The lender originated $7.66 billion during the first quarter of 2026, up approximately 48% from $5.17 billion one year earlier. Refinance volume more than doubled to nearly $4.5 billion, while purchase originations increased more modestly to approximately $3.16 billion.
That additional production did not translate into profitability. loanDepot recorded a $54.9 million consolidated net loss for the quarter, compared with a $40.7 million loss one year earlier. The net loss attributable to loanDepot Inc. shareholders increased to $37.5 million from $21.9 million.
Margins also compressed. The company’s gain-on-sale margin declined to 2.93% from 3.72%, illustrating the competitive cost of capturing greater volume in the current market.
Still, loanDepot is not facing an immediate liquidity crisis. The company reported $277.4 million in unrestricted cash and cash equivalents at March 31, along with $1.2 billion in available capacity under warehouse and other credit facilities. It also said it remained in compliance with its financial and regulatory capital requirements.
The underlying question is therefore not whether loanDepot can continue operating, but whether remaining independent offers shareholders greater long-term value than selling the company or portions of its assets.
The sale demand also comes while loanDepot is pursuing expansion rather than retrenchment. The lender returned to wholesale lending in March, adding a broker channel to its retail and direct-to-consumer operations. loanDepot founder, executive chairman, CEO and President Anthony Hsieh said the move would expand loanDepot’s multichannel origination strategy and complement its existing businesses. That creates a competing vision for the company: Randian is questioning whether loanDepot has sufficient scale to remain independent, while management is attempting to build that scale across additional origination channels.
Randian Faces A Control Problem
Randian’s public campaign may draw attention to that question, but its ability to force the board’s hand appears limited.
The firm’s disclosed exposure to more than 250,000 shares represents less than one-tenth of 1% of loanDepot’s approximately 337 million Class A and Class B shares outstanding at the end of the first quarter. Because Randian’s exposure includes options, its actual voting position could be smaller.
Hsieh and his affiliates held approximately 31.8% of loanDepot’s voting power as of March 10, according to the company’s annual report. Together, Hsieh-affiliated shareholders and Parthenon Capital Partners controlled approximately 62.7%.
That concentrated ownership means Randian cannot realistically turn its proposal into a sale process without support from loanDepot’s most influential insiders. The company itself has acknowledged that the ownership structure may limit other shareholders’ ability to influence a merger, asset sale or other change-of-control transaction.
Randian also questioned whether loanDepot’s current leadership structure is best positioned to restore shareholder value and closed its letter with a pointed reference to freeing Hsieh’s time “for the open water.”

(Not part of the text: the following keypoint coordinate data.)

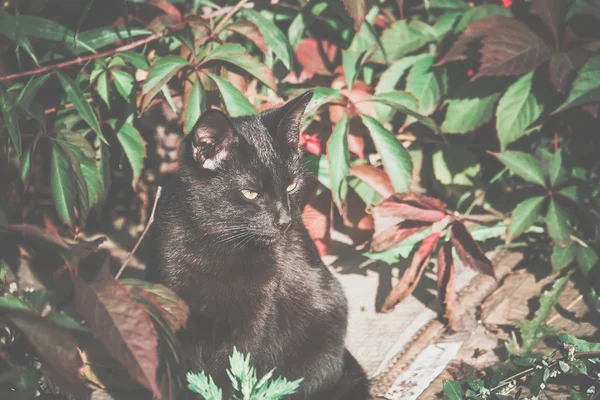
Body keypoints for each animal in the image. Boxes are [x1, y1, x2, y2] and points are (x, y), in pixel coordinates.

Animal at [150, 92, 370, 398]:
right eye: (250, 193)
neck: (219, 247)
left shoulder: (253, 323)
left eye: (291, 186)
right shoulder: (179, 317)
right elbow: (189, 378)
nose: (284, 220)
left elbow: (233, 376)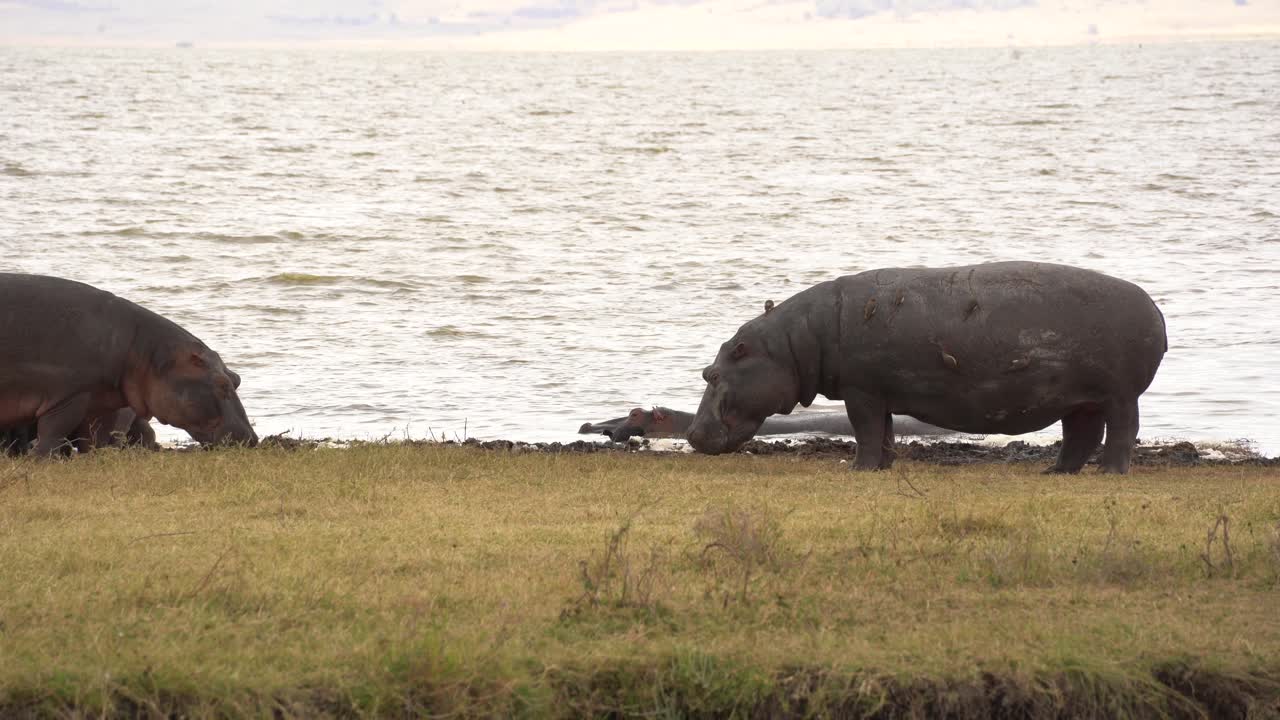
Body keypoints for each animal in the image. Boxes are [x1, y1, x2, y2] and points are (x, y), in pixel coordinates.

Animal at [0, 273, 258, 457]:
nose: (252, 439)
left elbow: (96, 437)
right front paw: (44, 459)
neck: (143, 351)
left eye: (237, 379)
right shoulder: (70, 395)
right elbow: (54, 431)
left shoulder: (98, 400)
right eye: (223, 384)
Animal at [687, 261, 1167, 474]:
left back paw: (1109, 473)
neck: (790, 344)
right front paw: (881, 469)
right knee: (1081, 436)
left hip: (1119, 395)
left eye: (713, 375)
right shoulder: (877, 392)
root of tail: (1155, 310)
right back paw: (1055, 473)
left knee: (1121, 432)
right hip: (1079, 398)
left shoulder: (861, 391)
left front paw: (858, 470)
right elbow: (883, 432)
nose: (690, 434)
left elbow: (865, 431)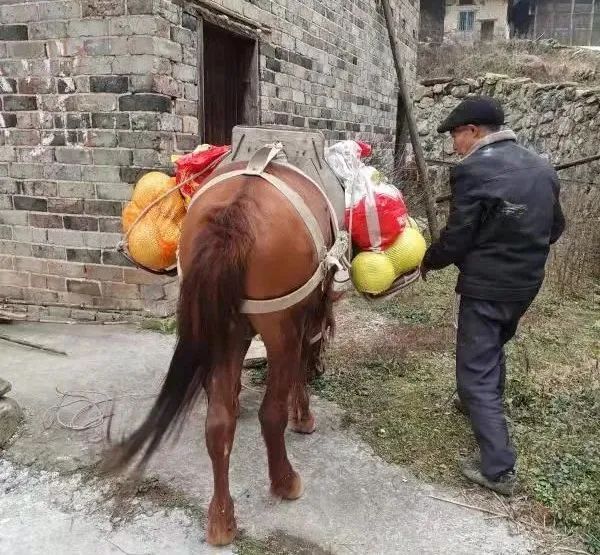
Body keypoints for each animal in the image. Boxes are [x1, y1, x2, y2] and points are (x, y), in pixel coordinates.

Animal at [104, 144, 342, 548]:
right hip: (276, 328)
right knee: (269, 415)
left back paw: (220, 518)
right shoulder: (302, 317)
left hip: (220, 324)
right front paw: (303, 416)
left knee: (217, 425)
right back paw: (284, 482)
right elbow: (299, 367)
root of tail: (235, 212)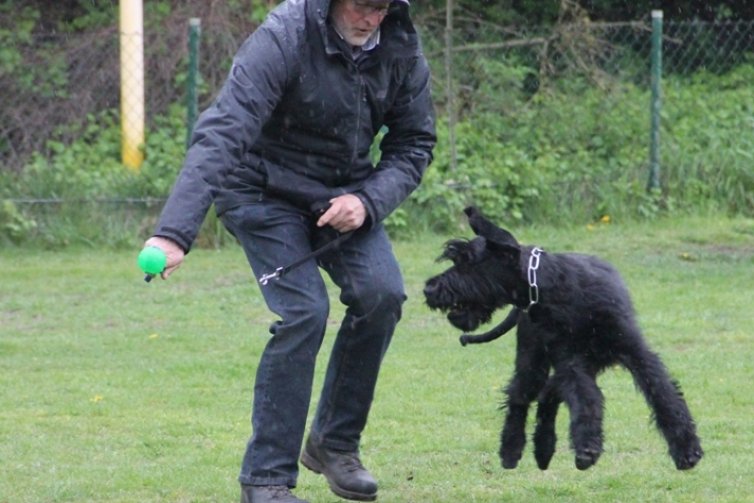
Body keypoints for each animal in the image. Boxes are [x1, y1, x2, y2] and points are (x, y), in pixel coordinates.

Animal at [424, 207, 700, 470]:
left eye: (466, 262)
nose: (428, 288)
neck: (551, 287)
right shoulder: (572, 363)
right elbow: (587, 398)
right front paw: (588, 447)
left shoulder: (636, 353)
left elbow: (663, 393)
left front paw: (687, 449)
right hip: (532, 360)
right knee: (521, 395)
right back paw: (512, 450)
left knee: (548, 392)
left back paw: (543, 448)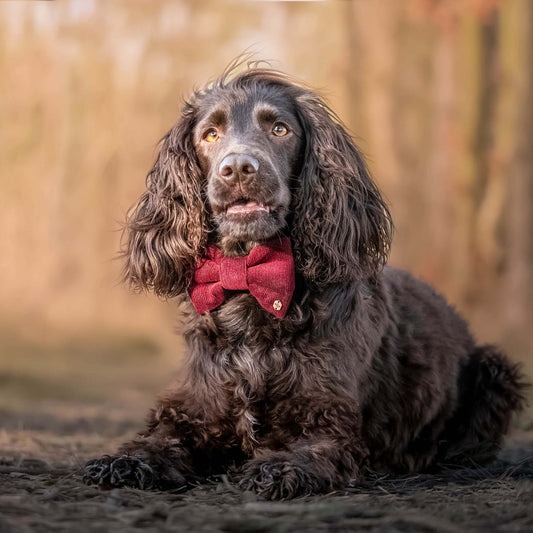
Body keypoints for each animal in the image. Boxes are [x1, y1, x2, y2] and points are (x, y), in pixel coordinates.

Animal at [83, 62, 524, 498]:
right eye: (210, 134)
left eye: (280, 129)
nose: (238, 168)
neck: (248, 286)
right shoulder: (194, 408)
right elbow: (160, 439)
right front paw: (125, 462)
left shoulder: (327, 421)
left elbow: (304, 452)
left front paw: (276, 469)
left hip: (495, 369)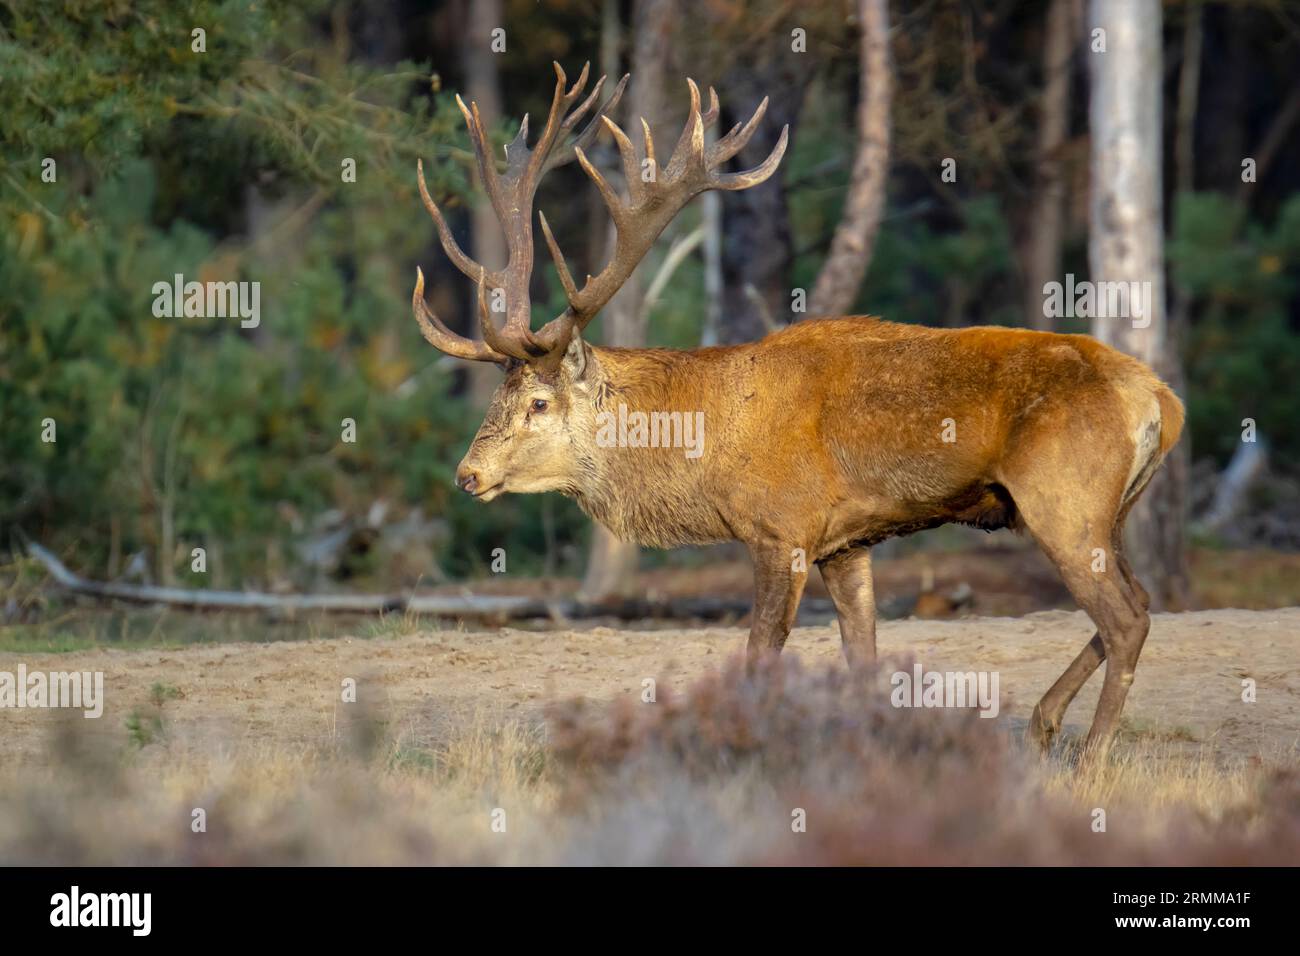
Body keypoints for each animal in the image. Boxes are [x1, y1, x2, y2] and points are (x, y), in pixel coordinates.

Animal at [410, 62, 1184, 764]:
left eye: (538, 402)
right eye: (498, 397)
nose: (467, 474)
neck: (707, 445)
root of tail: (1162, 399)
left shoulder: (781, 528)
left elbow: (759, 657)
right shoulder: (847, 542)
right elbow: (863, 661)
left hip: (1062, 496)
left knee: (1126, 618)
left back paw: (1089, 759)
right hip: (1109, 511)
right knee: (1143, 600)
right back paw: (1044, 724)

The “open water” reference may allude to Hsieh’s boating interests, although Randian did not explain the remark. Hsieh owns the Bad Company sportfishing fleet and founded the War Heroes on Water tournament for combat-wounded veterans. Under an employment agreement effective March 1, 2026, loanDepot may reimburse Hsieh for up to $400,000 annually for business-related use of aircraft or watercraft that he owns or leases.

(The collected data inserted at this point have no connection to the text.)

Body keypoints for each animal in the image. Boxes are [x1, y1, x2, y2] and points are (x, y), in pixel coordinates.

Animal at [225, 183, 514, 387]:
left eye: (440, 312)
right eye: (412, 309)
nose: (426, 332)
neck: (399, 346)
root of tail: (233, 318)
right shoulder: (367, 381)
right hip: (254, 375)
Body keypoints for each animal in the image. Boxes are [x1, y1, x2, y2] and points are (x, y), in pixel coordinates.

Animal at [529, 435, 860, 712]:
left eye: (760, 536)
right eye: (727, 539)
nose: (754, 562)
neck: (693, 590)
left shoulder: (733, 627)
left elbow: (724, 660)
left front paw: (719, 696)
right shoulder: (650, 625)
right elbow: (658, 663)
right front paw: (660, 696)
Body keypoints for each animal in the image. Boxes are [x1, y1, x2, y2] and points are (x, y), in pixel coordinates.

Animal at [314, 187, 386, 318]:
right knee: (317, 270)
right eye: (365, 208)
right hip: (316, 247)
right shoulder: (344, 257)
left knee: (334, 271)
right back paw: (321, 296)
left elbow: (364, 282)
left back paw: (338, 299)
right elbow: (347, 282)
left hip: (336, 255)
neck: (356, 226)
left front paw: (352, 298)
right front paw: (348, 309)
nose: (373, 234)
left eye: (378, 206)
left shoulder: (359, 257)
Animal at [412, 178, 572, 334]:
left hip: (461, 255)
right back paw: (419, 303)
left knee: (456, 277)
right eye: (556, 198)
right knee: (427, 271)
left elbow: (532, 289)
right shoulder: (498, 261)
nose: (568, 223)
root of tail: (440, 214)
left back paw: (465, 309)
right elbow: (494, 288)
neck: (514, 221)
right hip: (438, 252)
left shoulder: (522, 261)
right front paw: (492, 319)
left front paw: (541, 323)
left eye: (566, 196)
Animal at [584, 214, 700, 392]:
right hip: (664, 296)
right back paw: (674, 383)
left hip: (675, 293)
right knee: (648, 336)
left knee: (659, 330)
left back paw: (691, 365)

The personal barb may generate attention, but Randian’s more consequential challenge is financial: loanDepot has expanded production and accumulated a sizable servicing asset without establishing consistent profitability or restoring its public valuation.
Whether that argument produces a formal strategic review will ultimately depend less on Randian’s relatively small position than on whether Hsieh, Parthenon and the board agree that loanDepot’s assets would be worth more inside a larger mortgage platform.